November: Eingeschränkte Notarzt-Versorgung im Bezirk Waidhofen
BEZIRK WAIDHOFEN/THAYA. Nach der angekündigten Schließung der Geburtenstation im Landesklinikum Waidhofen (Tips berichtete) kommt auf die Bevölkerung die nächste vorübergehende Einschränkung der medizinischen Versorgung zu. Im November konnten/können an insgesamt neun Tagen keine Ärzte für die Besetzung des Notarztwagens (NAW) bereitgestellt werden. Der gesamte Bezirk soll an diesen Tagen von den Nachbarbezirken bzw. der Flugrettung betreut werden. Laut NÖ Landeskliniken Holding wird intensiv an einer kurzfristigen Lösung gearbeitet.
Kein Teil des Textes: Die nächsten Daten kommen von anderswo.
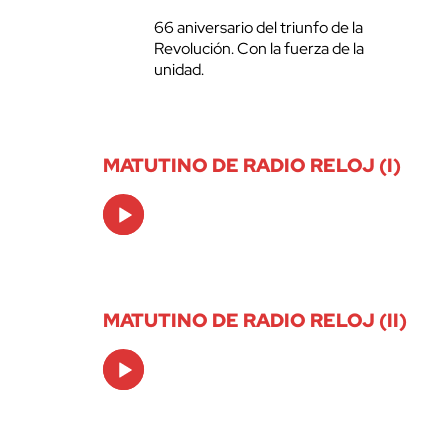
66 aniversario del triunfo de la
Revolución. Con la fuerza de la
unidad.
MATUTINO DE RADIO RELOJ (I)
Audio
Player
MATUTINO DE RADIO RELOJ (II)
Audio
Player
Aus der, der Redaktion vorliegenden Email-Korrespondenz geht hervor, dass für den 2., 5., 12., 16., 18., 19., 23., 24. und 28. November keine NAW-Besetzung möglich ist. Der Grund hierfür liegt im neuen Arbeitsgesetz für Spitalsärzte, das seit Jahresbeginn gilt. Dieses besagt nämlich, dass Spitalsärzte nur noch 48 Stunden pro Woche arbeiten dürfen. Daraufhin entstanden für die Einsatzorganisationen vor allem in der Versorgung mit Notärzten Probleme, weil die Landeskliniken in erster Linie den eigenen Bedarf decken und für den Notarztdienst dann oft keine Zeit mehr bleibe. Von Seiten des Landesklinken Holding wird betont: „Die Dienstpläne im Notarztbereich werden oftmals erst sehr zeitnahe fertiggestellt. Wir gehen davon aus, dass die Versorgungsregion Waidhofen/Thaya entsprechend besetzt wird.“ Man erklärte, dass auch trotz des Engpasses eine notärztliche Versorgung zu jeder Tag- und Nachtzeit stets gewährleistet ist: „Es ist nicht wichtig woher der Notarzt kommt, sondern wie schnell er am Einsatzort ist! Die größte Zeitersparnis bringt eine perfekte Alarmierungslogistik. Hier funktioniert die Koordinierung zwischen der NÖ Landeskliniken-Holding, den Rettungsorganisationen und 144 Notruf Niederösterreich perfekt. So ist sichergestellt, dass es vom Notruf bis zum Ausrücken des geeigneten Rettungsmittels keinerlei Verzögerungen gibt.“
So sollen die NAWs der umliegenden Bezirke die Versorgung übernehmen, falls diese nicht gerade in ihrem eigenen Bezirk im Einsatz sind. Man verweist dabei auch auf die Einsatzmöglichkeiten von Notarzthubschraubern. Diese können jedoch nur bei optimalen Bedingungen starten (die im Herbst aufgrund des Nebels sehr eingeschränkt sind). Es wird auf andere nicht-ärztliche Rettungsteams verwiesen. „Waidhofen/Thaya wird von den umliegenden Notarztstützpunkten Gmünd, Zwettl und Horn versorgt. Weiters stehen die Notarzthubschrauber C10 und C2 zur Verfügung. Und zusätzlich in der Nacht auch der Notarztstützpunkt Raabs (NEF Raabs, Anm.),“ so die Holding. Darauf, das bei der Inbetriebnahme des NEF Raabs ausdrücklich versichert wurde, dass diese keinen Notarztwagen ersetzen kann und soll, wird nicht näher eingegangen.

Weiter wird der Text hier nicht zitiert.